Brasil busca informações precisas sobre ataques dos EUA à Venezuela
O Ministro das Relações Exteriores, Mauro Vieira, manteve um contato telefônico com o chanceler da Venezuela, Yvan Gil, em meio ao agravamento da crise regional após ataques atribuídos aos Estados Unidos ao país vizinho. A conversa teve como foco a troca de informações sobre a situação no território venezuelano e seus desdobramentos. O Itamaraty acompanha os acontecimentos com cautela e mantém canais diplomáticos abertos com Caracas.
A iniciativa do governo brasileiro ocorre enquanto se avaliam os impactos do conflito, especialmente na extensa fronteira comum entre Brasil e Venezuela, e se busca reunir dados mais precisos antes de qualquer posicionamento público mais amplo. Na manhã deste sábado, o governo brasileiro convocou uma reunião de emergência para discutir o ataque e a suposta captura do presidente venezuelano, Nicolás Maduro, anunciada pelo presidente americano, Donald Trump.

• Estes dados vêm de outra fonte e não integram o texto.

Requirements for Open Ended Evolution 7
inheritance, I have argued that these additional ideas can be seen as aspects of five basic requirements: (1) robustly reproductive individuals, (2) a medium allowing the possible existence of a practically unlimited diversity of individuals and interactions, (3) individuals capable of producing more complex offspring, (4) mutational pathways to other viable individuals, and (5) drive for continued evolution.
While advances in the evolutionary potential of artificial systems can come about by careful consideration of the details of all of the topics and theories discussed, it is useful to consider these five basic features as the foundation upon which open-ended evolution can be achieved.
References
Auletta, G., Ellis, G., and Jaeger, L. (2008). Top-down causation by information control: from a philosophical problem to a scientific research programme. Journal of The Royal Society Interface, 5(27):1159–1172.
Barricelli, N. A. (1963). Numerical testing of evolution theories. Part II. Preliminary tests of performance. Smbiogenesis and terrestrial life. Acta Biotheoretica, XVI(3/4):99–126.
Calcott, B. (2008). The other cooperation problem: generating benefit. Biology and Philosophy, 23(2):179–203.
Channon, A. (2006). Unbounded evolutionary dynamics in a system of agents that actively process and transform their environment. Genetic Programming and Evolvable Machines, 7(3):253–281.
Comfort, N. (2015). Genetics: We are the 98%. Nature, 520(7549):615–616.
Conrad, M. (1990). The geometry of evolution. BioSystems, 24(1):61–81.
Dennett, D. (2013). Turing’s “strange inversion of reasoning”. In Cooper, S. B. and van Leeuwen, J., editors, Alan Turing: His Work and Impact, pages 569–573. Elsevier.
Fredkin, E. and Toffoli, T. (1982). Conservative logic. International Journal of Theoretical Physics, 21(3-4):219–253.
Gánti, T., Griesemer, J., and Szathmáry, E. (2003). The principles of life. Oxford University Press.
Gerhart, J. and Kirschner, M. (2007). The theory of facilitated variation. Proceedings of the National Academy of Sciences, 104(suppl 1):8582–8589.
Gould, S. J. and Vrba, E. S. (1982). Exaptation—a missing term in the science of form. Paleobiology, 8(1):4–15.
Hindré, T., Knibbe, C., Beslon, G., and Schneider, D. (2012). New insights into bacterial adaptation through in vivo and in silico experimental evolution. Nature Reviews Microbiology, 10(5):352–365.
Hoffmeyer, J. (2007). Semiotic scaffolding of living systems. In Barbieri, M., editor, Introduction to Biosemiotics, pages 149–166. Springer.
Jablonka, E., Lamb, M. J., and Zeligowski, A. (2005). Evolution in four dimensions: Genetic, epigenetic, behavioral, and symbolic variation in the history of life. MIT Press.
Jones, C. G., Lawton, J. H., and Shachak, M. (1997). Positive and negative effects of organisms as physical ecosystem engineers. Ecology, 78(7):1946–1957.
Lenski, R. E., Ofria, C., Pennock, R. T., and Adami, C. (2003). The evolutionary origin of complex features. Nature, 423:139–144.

Ataque e Captura de Maduro: Versão Americana e Reações Internacionais
O episódio ocorreu durante a madrugada, com relatos de explosões em Caracas e em outros estados venezuelanos. Pouco depois, Donald Trump afirmou em rede social que os Estados Unidos realizaram uma ofensiva militar de grande escala e que Maduro e sua esposa teriam sido capturados e retirados do país por via aérea. Washington, no entanto, não informou para onde o presidente venezuelano foi levado nem a base legal da operação. Vídeos que circulam nas redes sociais mostram helicópteros militares sobrevoando a capital e colunas de fumaça, além de relatos de interrupções no fornecimento de energia e explosões próximas a instalações militares, informações ainda não confirmadas de forma independente.
Líderes latino-americanos reagiram de formas distintas. Gustavo Petro, da Colômbia, e Miguel Díaz-Canel, de Cuba, condenaram a ação dos Estados Unidos, enquanto Javier Milei, da Argentina, celebrou a operação. Petro expressou profunda preocupação com os relatos de ataques e atividades aéreas incomuns, assim como o consequente aumento de tensão na região.
Preocupações Brasileiras com a Fronteira
Uma das principais preocupações do governo brasileiro diante dos ataques dos Estados Unidos à Venezuela é a extensa fronteira terrestre compartilhada pelos dois países, com mais de 2 mil quilômetros. Avaliações indicam que a instabilidade no território venezuelano pode gerar impactos diretos sobre a região Norte do Brasil.
A apreensão não se limita a um eventual aumento do fluxo de imigrantes venezuelanos em direção ao Brasil, movimento que já ocorre há anos. Autoridades brasileiras também veem risco de que a intensificação do conflito facilite a entrada, pela fronteira, de pessoas ligadas a organizações criminosas, especialmente ao narcotráfico.
Diplomacia Brasileira em Movimento
Além das informações obtidas pela Embaixada do Brasil em Caracas e de contatos com autoridades venezuelanas, há a expectativa de que Mauro Vieira converse também com chanceleres de outros países da região, como a chanceler da Colômbia, Rosa Villavicencio. Até o momento, não há definição sobre o teor nem sobre o horário de uma eventual nota oficial do Brasil, que dependerá da consolidação das informações recebidas e da avaliação conjunta após a reunião de emergência.